Shaping the future: Our strategy for research and innovation in humanitarian response.
With support from the Humanitarian Innovation Fund, the International Rescue Committee is piloting Cognitive Processing Therapy in eastern DRC, a targeted mental health therapy that gives survivors of sexual violence a new way to manage distressing thoughts and overcome trauma.
Since the training of the service providers that took place in April, each of the seven health centres that are part of this pilot started a CPT group for survivors. The women who are taking part in the groups have been identified by IRC partners, local community-based organizations (CBOs) who previously provided basic psychosocial services to those women but who also noticed a high level of anxiety and depression even after completing case management.
To date, sixty-five women, who were divided into seven groups, have benefitted from CPT sessions. Each group has carried out five of the twelve sessions, which will continue until the end of July. Attendance has been almost 100% and the women have been making efforts to change their “stuck thoughts”. Some of the thoughts they identified at the beginning were:
-I will never have peace because of this rape.
-If I had run away, I would not have been raped.
– Because of rape I’ve become poor; I do not have any work anymore.

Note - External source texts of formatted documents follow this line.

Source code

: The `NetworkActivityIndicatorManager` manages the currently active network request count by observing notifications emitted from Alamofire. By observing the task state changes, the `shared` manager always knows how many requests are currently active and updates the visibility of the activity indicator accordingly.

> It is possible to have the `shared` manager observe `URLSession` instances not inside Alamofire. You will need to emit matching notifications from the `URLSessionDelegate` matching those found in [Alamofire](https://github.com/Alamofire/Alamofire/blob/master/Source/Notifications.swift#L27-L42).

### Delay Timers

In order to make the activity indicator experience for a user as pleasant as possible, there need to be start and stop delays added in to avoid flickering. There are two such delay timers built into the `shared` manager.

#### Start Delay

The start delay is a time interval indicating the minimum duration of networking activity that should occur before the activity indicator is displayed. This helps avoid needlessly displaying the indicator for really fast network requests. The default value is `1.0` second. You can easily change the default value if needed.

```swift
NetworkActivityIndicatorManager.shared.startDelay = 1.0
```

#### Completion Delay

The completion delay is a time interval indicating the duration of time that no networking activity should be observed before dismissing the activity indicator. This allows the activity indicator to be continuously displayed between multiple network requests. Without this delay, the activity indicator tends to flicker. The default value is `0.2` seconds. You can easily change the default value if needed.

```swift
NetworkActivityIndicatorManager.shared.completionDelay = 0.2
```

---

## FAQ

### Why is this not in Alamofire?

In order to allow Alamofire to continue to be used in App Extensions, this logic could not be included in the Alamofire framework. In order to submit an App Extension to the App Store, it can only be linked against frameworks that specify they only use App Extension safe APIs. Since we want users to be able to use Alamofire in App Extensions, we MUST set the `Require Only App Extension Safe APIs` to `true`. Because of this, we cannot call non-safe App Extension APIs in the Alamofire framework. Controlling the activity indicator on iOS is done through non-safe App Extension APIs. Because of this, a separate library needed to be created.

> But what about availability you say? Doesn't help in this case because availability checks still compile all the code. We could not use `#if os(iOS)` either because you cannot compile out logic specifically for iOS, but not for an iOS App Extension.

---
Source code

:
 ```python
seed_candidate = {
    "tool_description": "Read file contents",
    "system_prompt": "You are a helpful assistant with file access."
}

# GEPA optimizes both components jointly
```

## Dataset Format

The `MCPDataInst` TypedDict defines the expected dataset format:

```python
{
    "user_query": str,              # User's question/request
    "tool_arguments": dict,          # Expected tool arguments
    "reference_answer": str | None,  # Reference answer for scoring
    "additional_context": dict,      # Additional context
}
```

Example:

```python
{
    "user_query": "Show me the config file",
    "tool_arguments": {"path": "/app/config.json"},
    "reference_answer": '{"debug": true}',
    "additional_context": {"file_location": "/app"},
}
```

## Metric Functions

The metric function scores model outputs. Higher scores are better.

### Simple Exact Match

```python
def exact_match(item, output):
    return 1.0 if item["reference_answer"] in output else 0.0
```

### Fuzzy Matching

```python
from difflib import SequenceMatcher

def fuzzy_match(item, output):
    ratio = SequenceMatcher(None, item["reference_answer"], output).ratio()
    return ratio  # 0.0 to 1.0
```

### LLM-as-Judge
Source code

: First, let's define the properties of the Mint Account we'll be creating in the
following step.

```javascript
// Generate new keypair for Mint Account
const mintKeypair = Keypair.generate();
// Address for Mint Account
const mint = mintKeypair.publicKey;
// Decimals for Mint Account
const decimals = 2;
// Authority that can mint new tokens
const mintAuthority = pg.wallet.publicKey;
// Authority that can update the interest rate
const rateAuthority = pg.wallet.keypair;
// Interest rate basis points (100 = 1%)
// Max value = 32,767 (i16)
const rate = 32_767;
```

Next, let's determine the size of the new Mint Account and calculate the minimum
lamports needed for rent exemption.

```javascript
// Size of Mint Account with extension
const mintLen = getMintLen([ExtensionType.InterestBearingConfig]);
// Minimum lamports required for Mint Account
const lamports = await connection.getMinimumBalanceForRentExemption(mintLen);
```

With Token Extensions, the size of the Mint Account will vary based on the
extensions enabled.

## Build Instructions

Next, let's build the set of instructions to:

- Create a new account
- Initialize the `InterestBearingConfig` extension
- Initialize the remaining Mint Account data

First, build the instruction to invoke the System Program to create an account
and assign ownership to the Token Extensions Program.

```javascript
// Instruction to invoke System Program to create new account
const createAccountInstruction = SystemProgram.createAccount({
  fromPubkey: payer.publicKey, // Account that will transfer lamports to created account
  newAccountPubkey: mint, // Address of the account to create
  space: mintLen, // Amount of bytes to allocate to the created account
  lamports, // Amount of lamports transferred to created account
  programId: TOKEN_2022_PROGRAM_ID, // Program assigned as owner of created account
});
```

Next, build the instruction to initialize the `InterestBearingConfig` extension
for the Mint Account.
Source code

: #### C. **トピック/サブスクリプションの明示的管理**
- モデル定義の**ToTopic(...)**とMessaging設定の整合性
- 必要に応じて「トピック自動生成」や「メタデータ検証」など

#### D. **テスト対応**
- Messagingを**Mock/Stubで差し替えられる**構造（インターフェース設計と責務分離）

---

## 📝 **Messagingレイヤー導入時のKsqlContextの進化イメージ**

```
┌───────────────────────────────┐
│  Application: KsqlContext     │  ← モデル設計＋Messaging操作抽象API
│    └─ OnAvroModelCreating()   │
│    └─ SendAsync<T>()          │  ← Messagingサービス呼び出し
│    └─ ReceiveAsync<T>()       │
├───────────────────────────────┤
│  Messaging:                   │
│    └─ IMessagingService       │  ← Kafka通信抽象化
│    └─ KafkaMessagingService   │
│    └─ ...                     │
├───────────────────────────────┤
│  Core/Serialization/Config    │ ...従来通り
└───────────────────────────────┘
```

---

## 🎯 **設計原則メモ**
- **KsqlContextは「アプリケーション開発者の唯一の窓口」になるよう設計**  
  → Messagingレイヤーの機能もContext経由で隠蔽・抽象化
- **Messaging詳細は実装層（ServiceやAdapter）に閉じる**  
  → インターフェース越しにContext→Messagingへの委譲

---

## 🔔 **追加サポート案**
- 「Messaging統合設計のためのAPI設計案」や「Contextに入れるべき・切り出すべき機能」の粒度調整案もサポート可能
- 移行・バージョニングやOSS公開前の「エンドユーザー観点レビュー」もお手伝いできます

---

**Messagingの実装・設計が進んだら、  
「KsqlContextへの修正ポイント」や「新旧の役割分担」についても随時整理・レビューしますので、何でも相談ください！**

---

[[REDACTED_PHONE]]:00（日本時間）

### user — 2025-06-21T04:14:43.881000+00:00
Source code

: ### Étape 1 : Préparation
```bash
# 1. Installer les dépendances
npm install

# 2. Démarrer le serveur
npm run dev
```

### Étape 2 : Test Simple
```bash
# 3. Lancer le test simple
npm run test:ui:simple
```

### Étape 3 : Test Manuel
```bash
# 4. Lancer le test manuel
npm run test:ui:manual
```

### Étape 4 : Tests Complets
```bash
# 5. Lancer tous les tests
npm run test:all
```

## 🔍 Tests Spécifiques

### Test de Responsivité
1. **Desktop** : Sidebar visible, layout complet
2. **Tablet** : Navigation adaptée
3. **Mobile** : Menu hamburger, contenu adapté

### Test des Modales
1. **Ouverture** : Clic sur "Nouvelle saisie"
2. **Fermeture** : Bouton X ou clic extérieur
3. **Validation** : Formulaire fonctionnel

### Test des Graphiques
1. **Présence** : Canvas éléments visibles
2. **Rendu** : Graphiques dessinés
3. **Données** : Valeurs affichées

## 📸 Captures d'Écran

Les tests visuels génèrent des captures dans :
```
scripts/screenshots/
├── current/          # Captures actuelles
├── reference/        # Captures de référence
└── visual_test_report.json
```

-If I had not cried out for help during the rape, my husband would not have been killed by my aggressors. I have become a widow because I was not quiet.
In the initial sessions of the therapy, the women were not very open about their experiences and thoughts, but, with time, during later sessions, they started feeling at ease and began to trust the therapist and the others in the group. They started showing lower levels of trauma symptoms, which were measured after each session. The survivors were asked if they experienced any of signs of trauma, including shame, fear, suicidal thoughts, and guilt, among other signs, and the women rate on a scale of zero the extent that they experienced these symptoms since the last session. Some of these signs decreased, including suicidal thoughts in some of the groups, and other signs continue to present themselves and will require more attention, such as feeling shame and fear.
The project is supervised jointly by an IRC expert from our Women Protection and Empowerment programme, and by supervisors from the DRC’s Ministry of Health. Regular meetings between the supervisors help them to address challenges as they arise. Supervisors are also in regular contact with the CPT trainers from University of Washington, who provide assistance to counsellors and training to prepare for the following sessions and answer any technical questions.